---- MATERIAL SHOWN
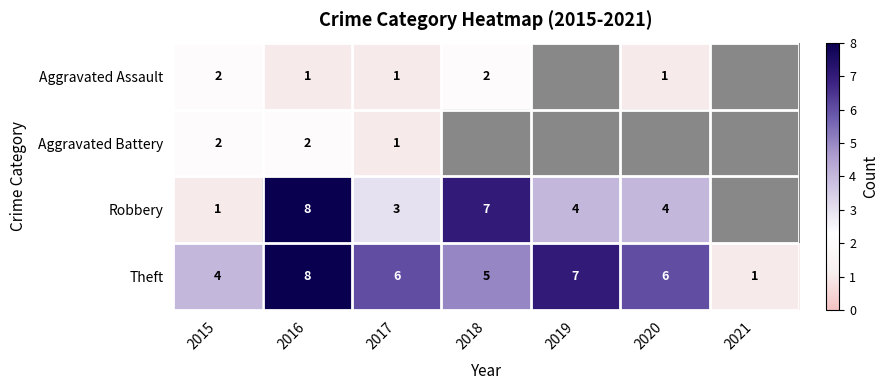

The value of Robbery at 2020 is 2. True or false?

False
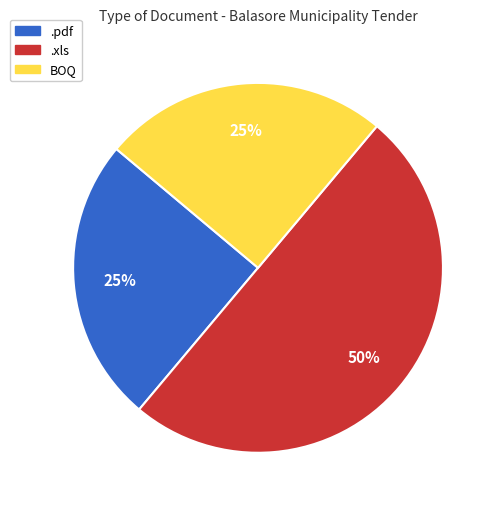

To the nearest percent, what is the average slice percentage?

33%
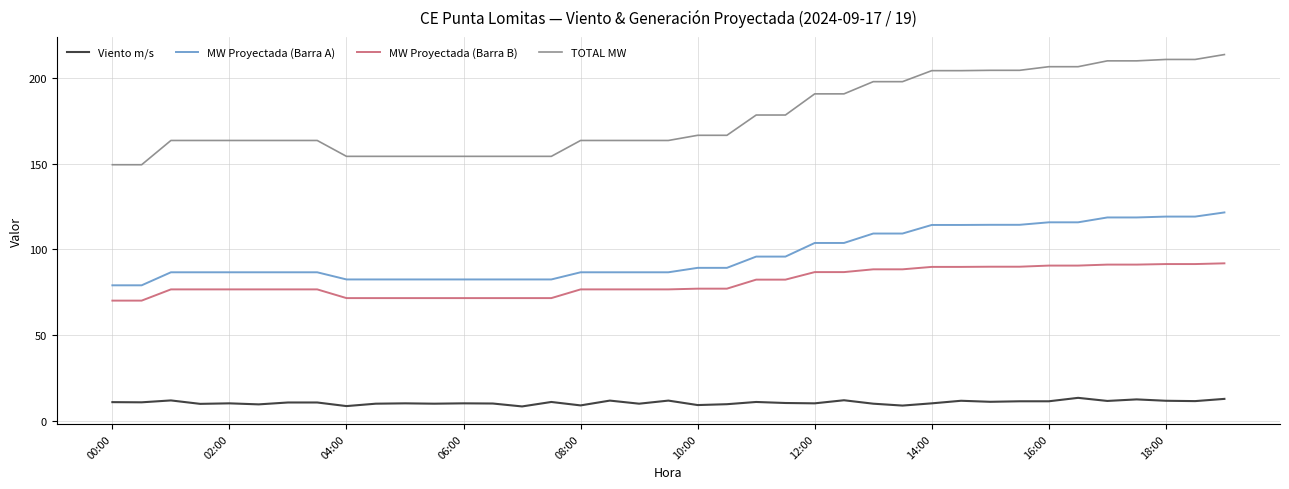

List the series in order of their peak value, highest first.

TOTAL MW, MW Proyectada (Barra A), MW Proyectada (Barra B), Viento m/s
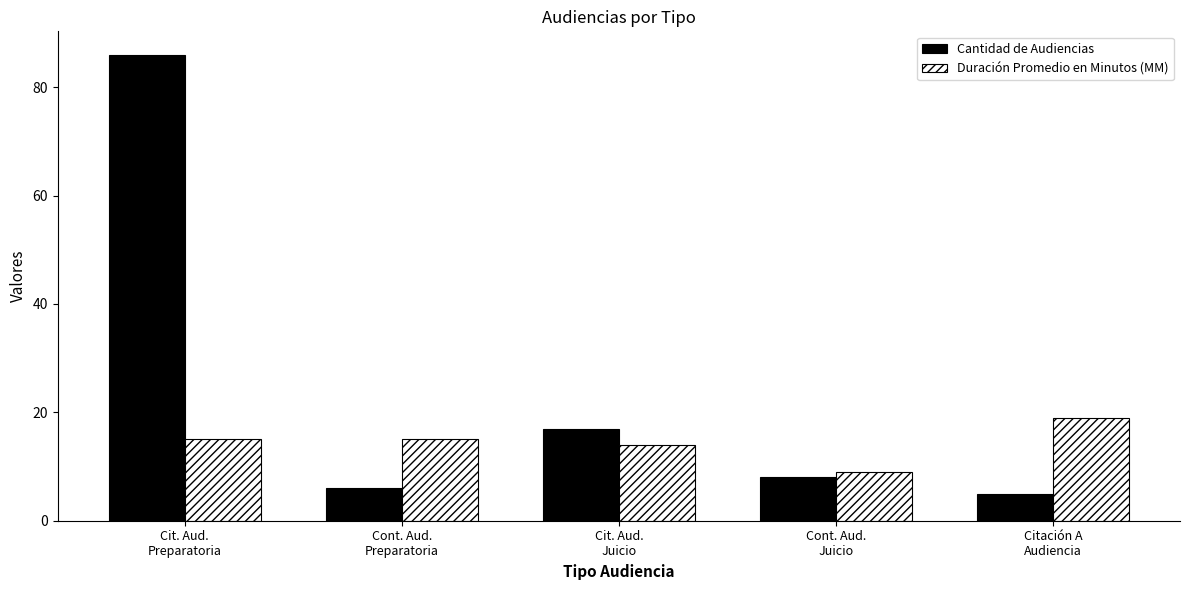

Reading left to right, list all the values displayed in this chart.

Cantidad de Audiencias: Cit. Aud.
Preparatoria=86	Cont. Aud.
Preparatoria=6	Cit. Aud.
Juicio=17	Cont. Aud.
Juicio=8	Citación A
Audiencia=5
Duración Promedio en Minutos (MM): Cit. Aud.
Preparatoria=15	Cont. Aud.
Preparatoria=15	Cit. Aud.
Juicio=14	Cont. Aud.
Juicio=9	Citación A
Audiencia=19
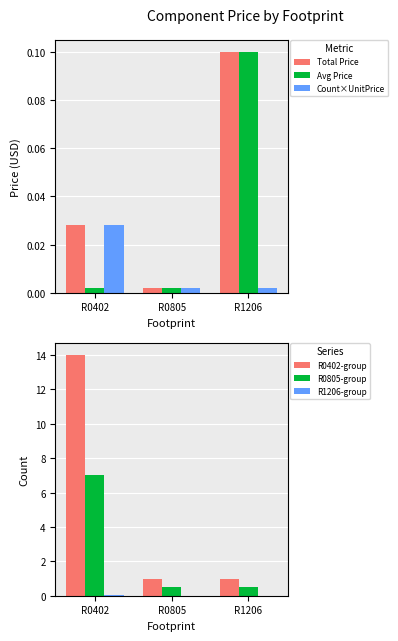

At R0402, list the series in order from smallest to largest.

Avg Price, Total Price, Count×UnitPrice, R1206-group, R0805-group, R0402-group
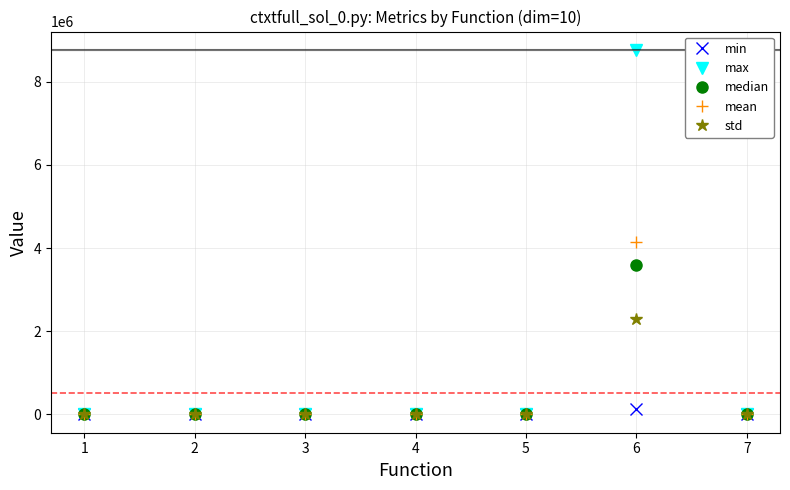

What is the value of the median point at the 3rd from the left?

34.7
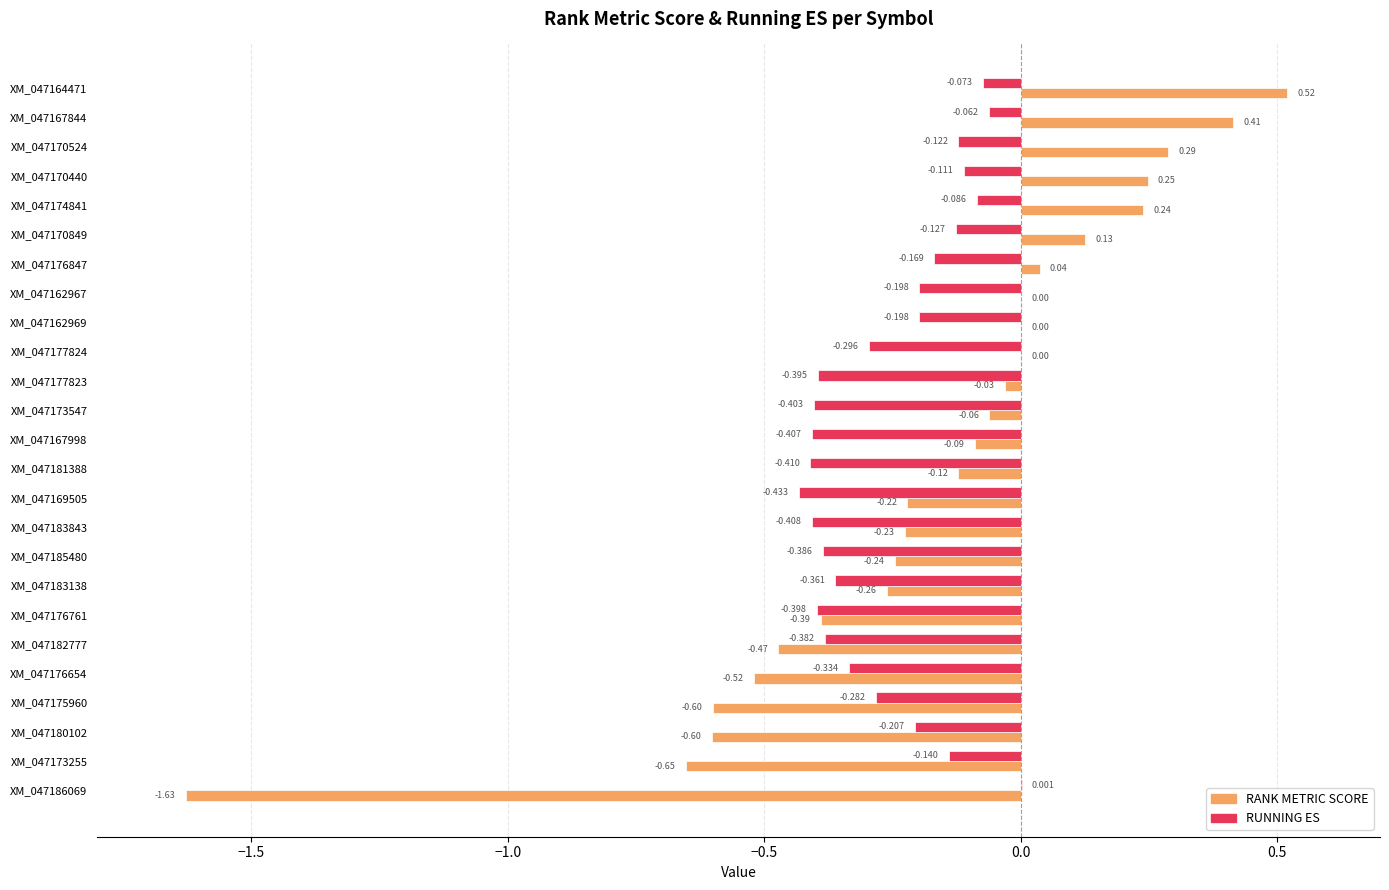

Is the value of RUNNING ES at XM_047173547 greater than the value of RANK METRIC SCORE at XM_047177823?

No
--------
WHAT TO PRODUCE> Reproduce the records verbatim, beginning at the start of the records and ending after the line that contains "Is the value of RUNNING". Leave the pictures out.

EXERCISE ANSWER>
The value of Robbery at 2020 is 2. True or false?

False

To the nearest percent, what is the average slice percentage?

33%

List the series in order of their peak value, highest first.

TOTAL MW, MW Proyectada (Barra A), MW Proyectada (Barra B), Viento m/s

Reading left to right, list all the values displayed in this chart.

Cantidad de Audiencias: Cit. Aud.
Preparatoria=86	Cont. Aud.
Preparatoria=6	Cit. Aud.
Juicio=17	Cont. Aud.
Juicio=8	Citación A
Audiencia=5
Duración Promedio en Minutos (MM): Cit. Aud.
Preparatoria=15	Cont. Aud.
Preparatoria=15	Cit. Aud.
Juicio=14	Cont. Aud.
Juicio=9	Citación A
Audiencia=19

At R0402, list the series in order from smallest to largest.

Avg Price, Total Price, Count×UnitPrice, R1206-group, R0805-group, R0402-group

What is the value of the median point at the 3rd from the left?

34.7

Is the value of RUNNING ES at XM_047173547 greater than the value of RANK METRIC SCORE at XM_047177823?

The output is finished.